⟨

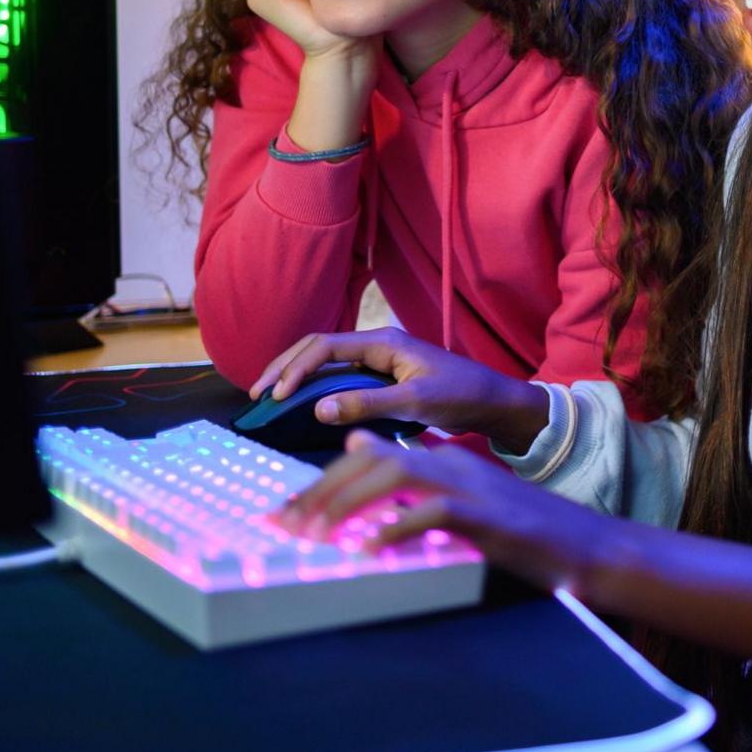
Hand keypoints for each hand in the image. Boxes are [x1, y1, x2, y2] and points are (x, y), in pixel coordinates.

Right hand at [249, 327, 549, 449]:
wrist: (495, 403)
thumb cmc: (463, 397)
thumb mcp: (415, 402)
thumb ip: (367, 404)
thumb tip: (318, 409)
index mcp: (384, 342)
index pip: (325, 346)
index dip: (295, 369)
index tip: (274, 395)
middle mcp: (378, 346)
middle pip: (319, 348)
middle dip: (285, 367)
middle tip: (256, 392)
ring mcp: (380, 362)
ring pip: (327, 363)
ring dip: (297, 377)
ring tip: (269, 397)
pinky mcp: (384, 378)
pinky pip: (341, 378)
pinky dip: (317, 388)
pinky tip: (303, 405)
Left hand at [281, 431, 626, 593]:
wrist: (583, 545)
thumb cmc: (519, 530)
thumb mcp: (460, 499)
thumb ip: (413, 477)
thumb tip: (359, 449)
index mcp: (442, 458)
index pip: (370, 457)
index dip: (323, 481)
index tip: (287, 511)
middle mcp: (450, 462)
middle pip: (373, 462)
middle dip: (322, 491)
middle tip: (285, 524)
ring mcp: (469, 486)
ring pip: (394, 478)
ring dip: (347, 506)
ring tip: (313, 535)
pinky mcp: (485, 515)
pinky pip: (430, 514)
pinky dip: (395, 531)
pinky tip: (368, 553)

⟩

TASK REQUIREMENTS:
Everything from the line containing "index mcp: (442, 458)" through the last line of the records must be given again exactly; leave out all other lines.

SOLUTION FOR THIS TASK:
index mcp: (442, 458)
index pip: (370, 457)
index dip: (323, 481)
index tip: (287, 511)
middle mcp: (450, 462)
middle pip: (373, 462)
middle dip: (322, 491)
middle tip: (285, 524)
ring mcp: (469, 486)
ring pip: (394, 478)
ring dip: (347, 506)
ring tip: (313, 535)
pinky mcp: (485, 515)
pinky pip: (430, 514)
pinky dip: (395, 531)
pinky tip: (368, 553)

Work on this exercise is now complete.